Gradually accumulating more money, Henry was able in 1851 to buy his own vessel, a brig in which he started to carry cargoes between San Francisco and the Hawaiian Islands, with occasional trips also down the coast to Mexican ports. He continued these voyages, serving personally as the ship’s master, until 1854.

Now let us have something in Henry’s own words. He wrote: “Much smuggling is going on, and I became involved in it. Out there smuggling was considered an ordinary, honest business, especially in Mexico and the South American states. The slogan was: ‘A people who can trade and won’t must be made to do it.’ When the authorities began to clamp down and I learned of other shipmasters losing their vessels and going to jail, I decided the practice was too dangerous, and I gave it up.”

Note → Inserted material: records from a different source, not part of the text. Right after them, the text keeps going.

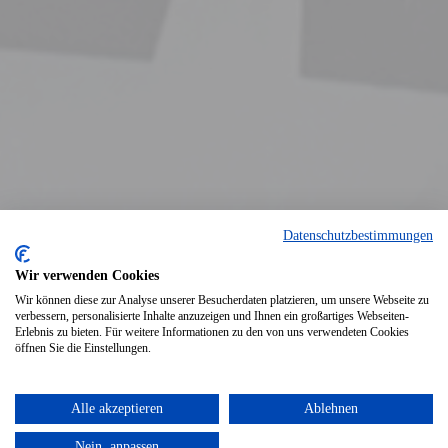
Datenschutzbestimmungen
Wir verwenden Cookies
Wir können diese zur Analyse unserer Besucherdaten platzieren, um unsere Webseite zu
verbessern, personalisierte Inhalte anzuzeigen und Ihnen ein großartiges Webseiten-
Erlebnis zu bieten. Für weitere Informationen zu den von uns verwendeten Cookies
öffnen Sie die Einstellungen.
Druckversion
|
Sitemap
Login
Alle akzeptieren
Ablehnen
© Arbeiterwohlfahrt Ortsverein
Webansicht
Polch e.V.
Nein, anpassen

In 1853 Henry Ellis returned to Boston and married the girl to whom he had sent his first ounce of panned gold. Her name was Elizabeth Capen. They returned to California by way of the Isthmus of Panama, then a malaria-ridden route, but much shorter than around the Horn. Henry Ellis then entered the San Francisco police force in 1855, serving until 1877, the last 15 years as Chief of Police. Of his experiences Henry wrote: “At no time was our force adequate to combat the depraved society that flocked to this supposed haven of riches. Counterfeiting, forgery and confidence games were added to the usual larcenies and burglaries. A serious problem came from the Chinese Tongs, cleverly smuggling Chinese into the country. They were very adroit at playing the game of No Savy. Many of their fellow Chinese were brought in tied up in sacks.”

In 1866 the bankers of San Francisco presented Chief Henry Ellis with a gold badge for his success apprehending forgers and counterfeiters. The San Francisco Bulletin said: “Henry H. Ellis is a native of Maine, in the sixth generation of a family of seamen. Before he joined our police he was the owner and master of ocean-going ships. He has been involved in many commendable civic enterprises.

When Henry Ellis retired in 1877, his fellow officers presented him with a gold watch inscribed with the Ellis coat of arms. After his retirement Henry formed the partnership of Ellis and Miller; hay, grain and feed merchants in San Francisco. In 1879 he took his family on a voyage around the world. In 1880 he returned to Maine, where he collected many family heirlooms for shipment to San Francisco. In 1899 he had been U. S. Consul in the Turks Islands in the West Indies. The last years of his life were spent in a fine home he built at Sunol Glen, California, where he died in 1909, sixty years after his arrival at the time of the gold rush.